──────── STUDY TEXT

So, we should return to study Engels’ works because we are convinced that this general of the revolution will still be the theoretical driver of our class to new revolutionary victories against the bourgeoisie and against reformism, this Trojan horse of the bourgeoisie in the labor movement.
(1) Established by Kautsky in 1883, with the support of Bebel and Liebknecht.
(2) Engels expressed it in a letter to Sorge of September 12, 1874.
(3) Pierre Broué, La Revolution Perdida. Vida de Trotsky 1879-1940 (p. 734, Italian edition, Boringhieri, 1991).
(4) Leon Trotsky, My Life (1929; Mondadori, 1976, p 215).
(5) However, Engels published in a few years some of his important texts: in 1884, The Origin of the Family, Private Property and the State; in 1886, Ludwig Feuerbach and the End of Classical German Philosophy (in whose appendix it is published the Theses on Feuerbach, unpublished fundamental work written by Marx in 1845); he worked on the Dialectics of Nature, and finally he wrote many prefaces to editions in languages other than German for their texts and Marx’.
(6) Engels calls himself the “second fiddle” in a letter to Becker of October, 15 1884.
(7) In: Conversations with Marx and Engels, by HM Enzensberger (1973 Italian edition Einaudi, 1977, p. 284).
(8) Ferdinand Lassalle (1825-1864) was the father of German reformism. In 1863 he founded the General German Workers’ Association. At the center of his program was the struggle for universal suffrage and the formation of workers’ production associations subsidized by the state. Lassalle died in a duel (the dispute of a woman) a few weeks before the First International was founded. The Association (strongly subordinated to the Bismarck regime) was directed after his death by Schweitzer and finally merged with the Social Democratic Workers’ Party, led by Liebknecht and Bebel.
(9) The critical remarks of Engels in the early drafts of the text are known as Erfurt Program Review, sent to Kautsky on June 29, 1891, and then for the entire leadership. The text was published in Die Neue Zeit until 1901.

────────────────
──────── EXCERPTED RECORDS

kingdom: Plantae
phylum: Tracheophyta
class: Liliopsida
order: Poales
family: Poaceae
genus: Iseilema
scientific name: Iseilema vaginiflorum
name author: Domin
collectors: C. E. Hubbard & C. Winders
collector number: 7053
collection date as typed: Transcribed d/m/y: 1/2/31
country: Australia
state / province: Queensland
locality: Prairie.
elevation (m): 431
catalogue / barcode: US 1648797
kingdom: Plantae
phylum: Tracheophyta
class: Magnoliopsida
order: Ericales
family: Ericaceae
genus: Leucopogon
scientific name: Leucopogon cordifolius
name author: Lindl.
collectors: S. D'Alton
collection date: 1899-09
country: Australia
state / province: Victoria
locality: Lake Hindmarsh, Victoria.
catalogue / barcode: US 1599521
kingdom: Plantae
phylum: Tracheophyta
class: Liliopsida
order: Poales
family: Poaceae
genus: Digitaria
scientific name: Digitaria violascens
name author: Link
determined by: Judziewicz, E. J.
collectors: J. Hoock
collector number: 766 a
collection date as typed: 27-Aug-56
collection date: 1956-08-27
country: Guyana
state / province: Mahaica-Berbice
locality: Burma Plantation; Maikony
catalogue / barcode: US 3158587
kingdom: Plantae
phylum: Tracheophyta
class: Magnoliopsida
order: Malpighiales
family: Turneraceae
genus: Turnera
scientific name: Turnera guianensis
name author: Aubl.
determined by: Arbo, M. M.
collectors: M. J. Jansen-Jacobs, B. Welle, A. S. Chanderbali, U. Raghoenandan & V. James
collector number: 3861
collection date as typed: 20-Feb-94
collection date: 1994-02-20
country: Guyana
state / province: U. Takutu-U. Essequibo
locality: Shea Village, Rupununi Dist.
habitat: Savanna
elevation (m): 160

────────────────

EXERCISE SET>
- a) Copy the stretch of the Engels text from "(1) Established by" through "texts and Marx’." word for word.
- b) In the Engels text, turn the note that begins "Ferdinand Lassalle (1825-1864) was the father" into a short bulleted list that keeps its main facts.
- c) List every work by Engels named in the note of the Engels text that begins "However, Engels published in a few years."

SOLVED PROBLEMS>
- a)
(1) Established by Kautsky in 1883, with the support of Bebel and Liebknecht.
(2) Engels expressed it in a letter to Sorge of September 12, 1874.
(3) Pierre Broué, La Revolution Perdida. Vida de Trotsky 1879-1940 (p. 734, Italian edition, Boringhieri, 1991).
(4) Leon Trotsky, My Life (1929; Mondadori, 1976, p 215).
(5) However, Engels published in a few years some of his important texts: in 1884, The Origin of the Family, Private Property and the State; in 1886, Ludwig Feuerbach and the End of Classical German Philosophy (in whose appendix it is published the Theses on Feuerbach, unpublished fundamental work written by Marx in 1845); he worked on the Dialectics of Nature, and finally he wrote many prefaces to editions in languages other than German for their texts and Marx’.

- b)
- Ferdinand Lassalle (1825-1864) was the father of German reformism.
- In 1863 he founded the General German Workers' Association.
- His program centered on the struggle for universal suffrage and on workers' production associations subsidized by the state.
- He died in a duel over a woman a few weeks before the First International was founded.
- After his death, Schweitzer led the Association, which was strongly subordinated to the Bismarck regime. It finally merged with the Social Democratic Workers' Party, led by Liebknecht and Bebel.

- c)
- The Origin of the Family, Private Property and the State
- Ludwig Feuerbach and the End of Classical German Philosophy
- Dialectics of Nature